What to produce
Lines in the data below that contain the word "shoulder" are to be copied.

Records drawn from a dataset

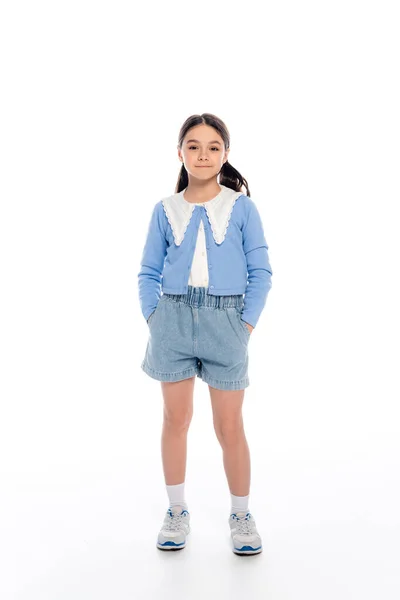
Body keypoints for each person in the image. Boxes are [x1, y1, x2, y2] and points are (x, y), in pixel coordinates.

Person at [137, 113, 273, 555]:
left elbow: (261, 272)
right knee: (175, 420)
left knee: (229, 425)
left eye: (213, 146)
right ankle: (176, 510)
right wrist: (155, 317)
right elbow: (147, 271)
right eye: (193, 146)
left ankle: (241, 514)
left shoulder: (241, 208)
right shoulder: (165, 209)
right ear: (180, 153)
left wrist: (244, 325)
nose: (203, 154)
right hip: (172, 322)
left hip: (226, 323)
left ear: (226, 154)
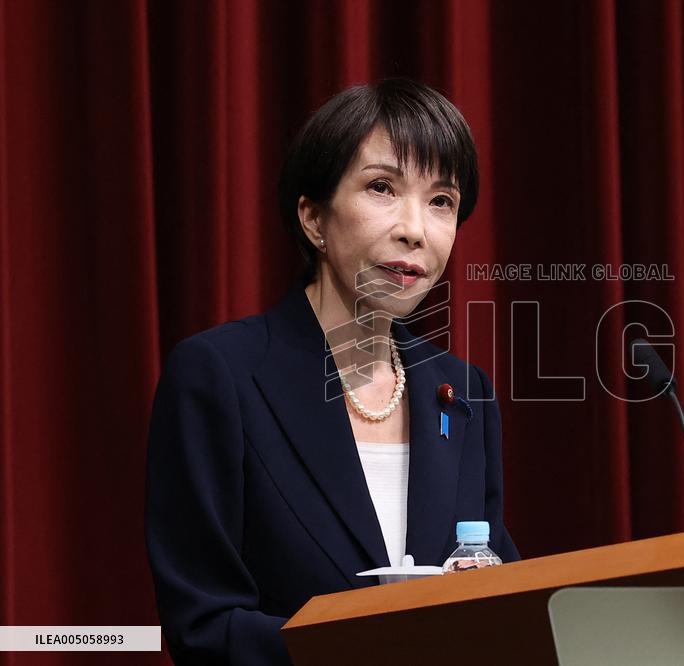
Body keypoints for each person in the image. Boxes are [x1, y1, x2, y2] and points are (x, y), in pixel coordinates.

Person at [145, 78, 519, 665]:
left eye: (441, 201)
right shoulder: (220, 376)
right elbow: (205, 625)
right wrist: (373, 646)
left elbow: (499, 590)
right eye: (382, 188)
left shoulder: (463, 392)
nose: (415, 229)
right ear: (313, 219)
==
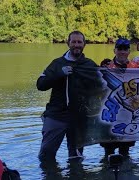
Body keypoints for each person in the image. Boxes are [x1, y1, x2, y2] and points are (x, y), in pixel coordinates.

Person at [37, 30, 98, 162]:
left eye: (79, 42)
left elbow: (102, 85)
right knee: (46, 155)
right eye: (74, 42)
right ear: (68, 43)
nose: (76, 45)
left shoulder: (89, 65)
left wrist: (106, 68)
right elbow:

Solution for this exercise
left shoulder: (241, 208)
right shoulder: (165, 209)
right shoulder: (220, 376)
left shoulder: (463, 392)
left shoulder: (89, 65)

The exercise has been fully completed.